The Towers of the Sunset - L. E. Modesitt [194]
Creslin shakes himself and redirects his attention to the main storm, forcing himself to re-intensify the hammering lightnings.
Around him lie the bodies, the bodies that always seem to accumulate whenever he acts. He takes another deep breath, then looks at the black-haired squad leader. “Back to the pier.”
“Yes, ser.” Thoirkel turns. “Back to the head of the pier. We’ll hold there.”
Creslin watches as a heavy-laden cart rolls toward the pier, a single Recluce raider guiding the horse.
“The Nordlan ship!” Creslin snaps. “Last one on the left.”
“Who—” The man stops as he sees the silver hair. “Yes, ser!”
Creslin moves behind Thoirkel’s men and turns his attention from the storm to the ships along the pier. All five of them are being readied for sea.
Another cart rolls onto the pier, then another.
For a long time—Creslin is uncertain of how long, except that the fog has almost totally lifted, although the rain still lashes the port city—the carts roll onto the pier, and the cargoes are quickly stowed.
A flash of white grabs at Creslin’s senses, and he probes farther uphill, toward the keep, where a point of white flickers and builds—from either one of the wizards who has escaped or from a third. With a deep breath, Creslin builds the storm cell just to the west of the keep, until it is darker than night, until the lightnings flash within. Then he releases his hold, while directing that force toward the keep.
Craacckkk!
Even Creslin pauses at the flare, and at the rending and crumbling of stone. Despite the downpour, the flames and smoke begin to grow and rise from the pile of shattered white stone above the harbor.
Creslin is no longer watching as once more his guts spill, although he has walked to the edge of the pier and manages to foul only the harbor. Blackness wavers before his eyes, as if he were blind. He takes a deep breath, then another.
“Gee-ah. Move, beast!”
Slowly he turns, feeling his way, using his senses to guide him along the edge of the pier toward the Dawnstar.
“You all right, ser?”
“Just hold the pier, Thoirkel. I won’t be much more help.”
“We’ll scarce be needing more, I think.”
“. . . look at that!”
Though unseeing, Creslin needs no eyes to sense the destruction he has wrought, nor to know that Megaera must feel some of his discomfort. Step by step, he makes his way back along the pier and onto the Dawnstar, sensing, as he walks, how all has been seized; the horses being boarded in the makeshift stalls, the barrel upon barrel of grains and foodstuffs stored in the holds, the rest of the goods, seized under the cover of the storm, securely stowed away.
“You all right, your grace?” Freigr meets him at the Dawnstar’s railing.
“I’ve been better. How does it look?”
“The Nordlan schooner is pulling clear now, and Byrem is almost ready with the Hamorian.”
“The Lydians?”
“Won’t be too long.”
Rubbing his splitting forehead, Creslin sinks into a heap on the ladder leading to the helm. “We may have to leave quickly. Can you pass the word to finish up?”
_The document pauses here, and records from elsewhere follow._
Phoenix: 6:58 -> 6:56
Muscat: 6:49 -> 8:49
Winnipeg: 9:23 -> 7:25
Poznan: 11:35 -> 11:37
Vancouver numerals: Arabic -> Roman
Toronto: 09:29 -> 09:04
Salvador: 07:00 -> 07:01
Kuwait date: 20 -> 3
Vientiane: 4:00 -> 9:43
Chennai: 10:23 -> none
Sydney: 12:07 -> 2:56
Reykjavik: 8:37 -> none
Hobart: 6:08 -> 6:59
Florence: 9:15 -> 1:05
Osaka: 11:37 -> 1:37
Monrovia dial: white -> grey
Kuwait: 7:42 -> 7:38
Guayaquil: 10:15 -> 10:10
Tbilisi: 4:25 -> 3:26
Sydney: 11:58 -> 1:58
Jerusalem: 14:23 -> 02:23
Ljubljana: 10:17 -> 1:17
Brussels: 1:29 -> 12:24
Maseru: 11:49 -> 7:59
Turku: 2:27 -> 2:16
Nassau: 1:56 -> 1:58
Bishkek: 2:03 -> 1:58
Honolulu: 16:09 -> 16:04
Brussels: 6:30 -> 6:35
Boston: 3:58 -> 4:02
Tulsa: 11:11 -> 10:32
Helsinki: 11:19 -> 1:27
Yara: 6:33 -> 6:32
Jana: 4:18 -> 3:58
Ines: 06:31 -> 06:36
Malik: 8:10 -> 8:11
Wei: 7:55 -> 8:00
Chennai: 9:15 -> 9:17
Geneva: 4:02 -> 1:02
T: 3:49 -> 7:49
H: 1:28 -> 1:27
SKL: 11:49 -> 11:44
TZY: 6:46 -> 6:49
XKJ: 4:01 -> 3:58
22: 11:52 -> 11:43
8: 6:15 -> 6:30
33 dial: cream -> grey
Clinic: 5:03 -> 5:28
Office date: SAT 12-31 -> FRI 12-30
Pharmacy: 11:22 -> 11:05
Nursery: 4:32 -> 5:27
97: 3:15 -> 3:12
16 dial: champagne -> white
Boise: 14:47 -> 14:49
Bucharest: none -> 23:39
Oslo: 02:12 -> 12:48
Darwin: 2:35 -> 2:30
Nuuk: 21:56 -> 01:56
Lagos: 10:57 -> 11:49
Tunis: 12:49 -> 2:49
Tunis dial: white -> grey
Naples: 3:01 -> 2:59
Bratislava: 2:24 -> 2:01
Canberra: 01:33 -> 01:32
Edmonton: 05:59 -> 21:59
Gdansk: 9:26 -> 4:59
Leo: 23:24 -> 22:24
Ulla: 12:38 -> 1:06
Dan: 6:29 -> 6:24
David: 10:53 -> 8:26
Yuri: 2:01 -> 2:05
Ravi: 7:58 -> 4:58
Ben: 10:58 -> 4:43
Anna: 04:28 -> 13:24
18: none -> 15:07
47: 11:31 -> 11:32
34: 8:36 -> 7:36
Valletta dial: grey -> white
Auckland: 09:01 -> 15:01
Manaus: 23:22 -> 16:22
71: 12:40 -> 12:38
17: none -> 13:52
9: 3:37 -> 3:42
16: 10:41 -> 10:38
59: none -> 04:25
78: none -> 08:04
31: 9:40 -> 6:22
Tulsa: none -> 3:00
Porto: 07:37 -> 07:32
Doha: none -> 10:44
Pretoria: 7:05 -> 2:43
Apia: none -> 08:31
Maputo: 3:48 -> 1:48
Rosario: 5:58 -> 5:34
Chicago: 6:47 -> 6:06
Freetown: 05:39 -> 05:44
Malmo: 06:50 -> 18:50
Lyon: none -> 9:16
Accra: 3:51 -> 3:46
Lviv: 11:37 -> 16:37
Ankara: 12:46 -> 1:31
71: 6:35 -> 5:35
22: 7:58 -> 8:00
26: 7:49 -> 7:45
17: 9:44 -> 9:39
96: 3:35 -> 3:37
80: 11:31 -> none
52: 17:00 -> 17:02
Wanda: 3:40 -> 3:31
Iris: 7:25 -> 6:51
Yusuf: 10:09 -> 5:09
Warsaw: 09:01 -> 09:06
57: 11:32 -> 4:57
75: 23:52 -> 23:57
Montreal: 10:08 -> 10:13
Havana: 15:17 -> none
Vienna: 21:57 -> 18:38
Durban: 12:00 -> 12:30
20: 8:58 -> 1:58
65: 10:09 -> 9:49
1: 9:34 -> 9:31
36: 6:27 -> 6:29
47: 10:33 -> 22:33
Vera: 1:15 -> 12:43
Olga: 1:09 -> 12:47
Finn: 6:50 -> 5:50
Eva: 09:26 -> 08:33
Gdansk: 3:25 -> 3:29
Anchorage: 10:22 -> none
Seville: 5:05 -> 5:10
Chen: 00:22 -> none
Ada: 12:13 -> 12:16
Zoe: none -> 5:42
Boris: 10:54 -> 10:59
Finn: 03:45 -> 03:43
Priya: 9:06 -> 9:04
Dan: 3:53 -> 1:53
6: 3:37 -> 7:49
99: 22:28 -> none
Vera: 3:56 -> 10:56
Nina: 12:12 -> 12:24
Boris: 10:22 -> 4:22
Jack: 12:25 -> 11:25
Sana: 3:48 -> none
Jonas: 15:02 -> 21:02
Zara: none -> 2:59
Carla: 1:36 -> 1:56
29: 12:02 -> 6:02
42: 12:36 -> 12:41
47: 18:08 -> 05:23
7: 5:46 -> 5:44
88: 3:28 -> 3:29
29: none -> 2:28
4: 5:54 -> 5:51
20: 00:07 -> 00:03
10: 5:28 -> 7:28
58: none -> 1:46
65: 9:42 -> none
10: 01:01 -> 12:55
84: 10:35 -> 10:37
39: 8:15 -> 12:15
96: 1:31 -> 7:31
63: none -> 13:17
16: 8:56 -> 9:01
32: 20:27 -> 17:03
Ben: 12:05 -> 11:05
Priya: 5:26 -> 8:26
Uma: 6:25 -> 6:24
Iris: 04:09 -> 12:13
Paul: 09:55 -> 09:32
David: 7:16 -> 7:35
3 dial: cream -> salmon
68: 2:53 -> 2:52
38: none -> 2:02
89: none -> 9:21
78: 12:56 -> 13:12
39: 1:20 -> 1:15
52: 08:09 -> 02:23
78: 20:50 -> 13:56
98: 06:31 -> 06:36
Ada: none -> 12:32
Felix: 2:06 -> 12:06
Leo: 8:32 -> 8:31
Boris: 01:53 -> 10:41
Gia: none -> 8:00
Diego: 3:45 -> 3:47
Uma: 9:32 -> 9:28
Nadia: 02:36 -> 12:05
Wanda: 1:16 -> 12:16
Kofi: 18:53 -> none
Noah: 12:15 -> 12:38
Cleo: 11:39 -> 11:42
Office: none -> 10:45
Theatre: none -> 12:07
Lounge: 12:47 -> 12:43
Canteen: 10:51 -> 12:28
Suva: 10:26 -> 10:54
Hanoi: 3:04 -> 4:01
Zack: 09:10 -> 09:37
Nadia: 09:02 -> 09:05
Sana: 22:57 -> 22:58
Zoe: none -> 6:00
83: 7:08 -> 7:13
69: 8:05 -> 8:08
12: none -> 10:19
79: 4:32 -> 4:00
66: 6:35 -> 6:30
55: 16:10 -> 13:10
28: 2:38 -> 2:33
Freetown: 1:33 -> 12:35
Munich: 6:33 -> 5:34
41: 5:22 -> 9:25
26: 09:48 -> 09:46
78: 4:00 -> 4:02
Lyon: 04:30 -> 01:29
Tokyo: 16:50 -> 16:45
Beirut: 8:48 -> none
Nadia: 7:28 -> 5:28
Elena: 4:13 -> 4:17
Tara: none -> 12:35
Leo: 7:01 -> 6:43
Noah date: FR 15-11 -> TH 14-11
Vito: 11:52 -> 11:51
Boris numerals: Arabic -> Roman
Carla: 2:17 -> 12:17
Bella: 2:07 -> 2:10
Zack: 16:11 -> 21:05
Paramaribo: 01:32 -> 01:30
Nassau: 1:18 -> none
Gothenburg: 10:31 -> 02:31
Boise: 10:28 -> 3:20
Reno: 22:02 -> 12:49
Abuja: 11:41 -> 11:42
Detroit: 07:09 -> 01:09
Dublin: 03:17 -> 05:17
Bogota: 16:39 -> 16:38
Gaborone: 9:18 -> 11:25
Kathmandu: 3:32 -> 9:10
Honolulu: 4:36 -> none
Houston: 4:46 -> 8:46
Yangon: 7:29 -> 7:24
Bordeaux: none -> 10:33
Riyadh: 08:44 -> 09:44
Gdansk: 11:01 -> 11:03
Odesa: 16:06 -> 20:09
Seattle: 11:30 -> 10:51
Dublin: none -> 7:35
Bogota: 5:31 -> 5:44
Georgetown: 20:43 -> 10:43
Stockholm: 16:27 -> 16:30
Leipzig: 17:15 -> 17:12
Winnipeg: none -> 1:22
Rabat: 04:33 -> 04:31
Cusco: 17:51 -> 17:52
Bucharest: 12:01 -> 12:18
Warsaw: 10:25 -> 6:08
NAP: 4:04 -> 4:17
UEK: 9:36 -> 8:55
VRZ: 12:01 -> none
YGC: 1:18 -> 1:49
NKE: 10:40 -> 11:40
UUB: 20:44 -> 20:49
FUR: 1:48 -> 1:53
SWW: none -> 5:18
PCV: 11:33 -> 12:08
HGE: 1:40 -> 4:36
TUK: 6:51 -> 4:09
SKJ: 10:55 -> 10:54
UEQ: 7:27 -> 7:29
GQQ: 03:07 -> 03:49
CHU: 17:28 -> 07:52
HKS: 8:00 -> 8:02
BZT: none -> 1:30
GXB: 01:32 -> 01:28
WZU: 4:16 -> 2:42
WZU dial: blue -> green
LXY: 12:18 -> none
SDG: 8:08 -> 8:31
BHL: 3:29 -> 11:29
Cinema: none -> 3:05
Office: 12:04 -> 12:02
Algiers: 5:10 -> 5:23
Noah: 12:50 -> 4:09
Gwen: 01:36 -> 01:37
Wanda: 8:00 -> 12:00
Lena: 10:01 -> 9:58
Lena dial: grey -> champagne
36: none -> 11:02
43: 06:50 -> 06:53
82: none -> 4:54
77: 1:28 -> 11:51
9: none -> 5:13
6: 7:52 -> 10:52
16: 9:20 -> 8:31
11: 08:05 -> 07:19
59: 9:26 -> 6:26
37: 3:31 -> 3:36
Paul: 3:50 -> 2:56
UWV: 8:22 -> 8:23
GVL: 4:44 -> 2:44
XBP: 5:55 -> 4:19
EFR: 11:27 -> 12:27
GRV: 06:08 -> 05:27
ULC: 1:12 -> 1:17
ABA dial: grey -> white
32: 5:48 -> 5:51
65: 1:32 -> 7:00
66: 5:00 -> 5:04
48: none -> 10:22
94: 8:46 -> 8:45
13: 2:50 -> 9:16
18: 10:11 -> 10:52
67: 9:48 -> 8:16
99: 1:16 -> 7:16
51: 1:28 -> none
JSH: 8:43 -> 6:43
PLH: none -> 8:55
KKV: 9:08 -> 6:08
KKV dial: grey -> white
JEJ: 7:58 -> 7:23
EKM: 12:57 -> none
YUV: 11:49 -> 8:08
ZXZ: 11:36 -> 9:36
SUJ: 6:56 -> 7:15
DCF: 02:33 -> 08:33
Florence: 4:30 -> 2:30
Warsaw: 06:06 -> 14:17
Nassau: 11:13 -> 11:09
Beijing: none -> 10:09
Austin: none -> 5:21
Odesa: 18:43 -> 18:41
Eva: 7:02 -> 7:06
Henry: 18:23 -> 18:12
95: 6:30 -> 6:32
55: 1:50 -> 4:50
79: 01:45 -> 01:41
“Make ready for departure! Set sails!” Freigr orders.
“No one’s headed to the harbor. You sure?”
“I’m sure. Remember, we still have to reach Land’s End.”
“That is that. But who would follow us on the high seas?”
“No one, I hope. Because there’s not much else we can do.”
Creslin sits sightlessly on the ladder as the seven ships glide northward on the dying winds of the storms he has built.
Few on the Dawnstar look at the exhausted man in green leathers, even after Cape Frentalia has become less than a dark smudge in the evening’s distance.
CXXXV
MEGAERA SAYS NOTHING, but she doesn’t have to.
Creslin can sense her churning feelings and disapproval, and has since long before his small fleet returned to Land’s End. They sit at opposite sides of the table.
Lydya glances from Megaera’s drawn face to Creslin’s impassive one and back again: Hyel enters and sits down, followed by Shierra.
Creslin looks pointedly from Hyel to Shierra, who flushes before laying the ornate scroll on the table.